Cat time please
Okay, perhaps I'm "too young" to be saying this, but I, for one, and very happy that life is short. This shit is hard bizzichs! My god. I remember being a wee thing and running to the mailbox just HOPING that something would be in there for me. And what would there be? Little white envelopes with windows marked for my dad. Man, I was soooo disappointed. I wanted to be allowed to stay up late and watch the 8:00 tv shows. I wanted a cool job in an office like my dad. I wanted to wear makeup. I wanted to drive a pretty little car that was all my own. I wanted a pony. So I spent all of my spare time dressing up my cats and pushing them around in a baby carriage.
Now? I have all of my damned bills emailed to be, because if I get one more of those stupid white envelopes with stupid little windows I'm going to scream.
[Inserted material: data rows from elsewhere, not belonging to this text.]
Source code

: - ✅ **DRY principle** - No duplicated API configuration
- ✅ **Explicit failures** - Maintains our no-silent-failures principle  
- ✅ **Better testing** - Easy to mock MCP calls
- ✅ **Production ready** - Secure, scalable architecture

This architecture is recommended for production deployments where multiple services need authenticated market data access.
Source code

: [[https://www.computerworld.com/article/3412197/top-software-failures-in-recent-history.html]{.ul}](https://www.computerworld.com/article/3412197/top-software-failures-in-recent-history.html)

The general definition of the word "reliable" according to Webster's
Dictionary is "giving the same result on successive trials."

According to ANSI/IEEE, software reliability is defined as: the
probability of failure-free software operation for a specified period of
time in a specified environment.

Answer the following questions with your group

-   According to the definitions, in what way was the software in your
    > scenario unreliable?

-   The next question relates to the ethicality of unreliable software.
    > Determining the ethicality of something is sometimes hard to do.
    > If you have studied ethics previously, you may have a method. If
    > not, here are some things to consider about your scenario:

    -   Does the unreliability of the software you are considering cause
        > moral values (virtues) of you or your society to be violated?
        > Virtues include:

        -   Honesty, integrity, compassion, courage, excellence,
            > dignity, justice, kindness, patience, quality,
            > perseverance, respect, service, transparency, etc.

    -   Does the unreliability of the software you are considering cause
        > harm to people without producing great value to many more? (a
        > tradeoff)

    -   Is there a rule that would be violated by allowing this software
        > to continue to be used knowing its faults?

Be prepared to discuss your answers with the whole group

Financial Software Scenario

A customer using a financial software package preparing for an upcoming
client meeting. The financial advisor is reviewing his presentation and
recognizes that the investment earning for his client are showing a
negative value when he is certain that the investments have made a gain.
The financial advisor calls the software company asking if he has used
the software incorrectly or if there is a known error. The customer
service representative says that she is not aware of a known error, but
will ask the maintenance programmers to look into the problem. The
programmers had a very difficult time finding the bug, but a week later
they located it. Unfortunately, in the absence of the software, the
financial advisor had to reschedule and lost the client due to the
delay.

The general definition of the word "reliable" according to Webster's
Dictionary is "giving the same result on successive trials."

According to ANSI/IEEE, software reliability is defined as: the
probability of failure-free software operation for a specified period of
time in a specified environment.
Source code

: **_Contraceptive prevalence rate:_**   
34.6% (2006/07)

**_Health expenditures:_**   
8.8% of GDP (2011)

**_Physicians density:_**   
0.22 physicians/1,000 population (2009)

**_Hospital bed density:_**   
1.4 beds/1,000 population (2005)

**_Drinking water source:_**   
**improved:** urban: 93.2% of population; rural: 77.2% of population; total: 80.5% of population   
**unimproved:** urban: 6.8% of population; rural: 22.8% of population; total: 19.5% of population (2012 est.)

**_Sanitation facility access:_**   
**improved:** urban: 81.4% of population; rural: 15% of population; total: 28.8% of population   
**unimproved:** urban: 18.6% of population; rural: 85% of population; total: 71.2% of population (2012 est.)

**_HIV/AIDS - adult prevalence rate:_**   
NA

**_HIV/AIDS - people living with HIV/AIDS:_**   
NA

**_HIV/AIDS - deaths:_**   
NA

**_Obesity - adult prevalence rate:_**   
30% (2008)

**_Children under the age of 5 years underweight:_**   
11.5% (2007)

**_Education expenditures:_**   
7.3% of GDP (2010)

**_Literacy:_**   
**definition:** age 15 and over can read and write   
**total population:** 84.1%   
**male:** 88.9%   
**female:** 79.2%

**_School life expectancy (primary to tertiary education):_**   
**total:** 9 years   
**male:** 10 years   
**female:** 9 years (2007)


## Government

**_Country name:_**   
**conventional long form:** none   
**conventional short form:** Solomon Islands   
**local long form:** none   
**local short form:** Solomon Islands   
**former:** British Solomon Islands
I can't get to sleep at night because I'm enjoying me decompression time so much (usually watching mindless forensic tv that then gives me nightmares) that I stay awake way too late and can't get up in the morning. I drive to work (please don't get me started on work) For-Ever (it's more than an hour people. Come. On.) thinking that I should have gotten to bed a hell of a lot earlier than I did, realizing that I forgot to put on make up (and who really wants to wear that crap anyway?), wait, did I brush my hair this morning? And my LORD this car is costing me a ton of money, and what the heck am I going to do when the warranty wears out in 99 THOUSAND miles, because that's like... 3 years in my world. I realize that a pony is the dream of a child because having a pony would mean actually having to have time to take care of said pony, and if I can't find the time to put on make-up, and I'm exhausted all the time, I'm never, Ever, getting up every single morning to feed a pony and muck it's stall, even on Christmas (and what happened to Christmas anyway). And all I want is time at home, during daylight hours even, to dress up my cats and push them around in one of those cool cat strollers.
Thank god life is short, because I don't know how much of this "adult" crap I can take.
I would like the stroller in pink please.
4 Comments:
I no longer want a pony. I want a goat, which would save me having to mow the lawn or trim the hedges. Plus, they're cute.
Your cats don't seem the dress-upable type....
4:46 PM
Meg, I would TOTALLY buy you the pink stroller for your cats if it would make you feel better. I lost a brother when he was only 19, so totally think life is TOO short. You gotta make the best of it (I do remind myself of this at times too).....
6:37 PM
I enjoy being bitter, didn't anyone tell you it's the new black? Seriously, adulthood sucks.
And my cats are so the dressupable type :)
6:13 AM
Um, have YOU seen the last cat pic you posted on your blog? I forget which girl it is, but she's totally saying "I WILL rip you, bitch. Back off and keep the bonnet to yourself!"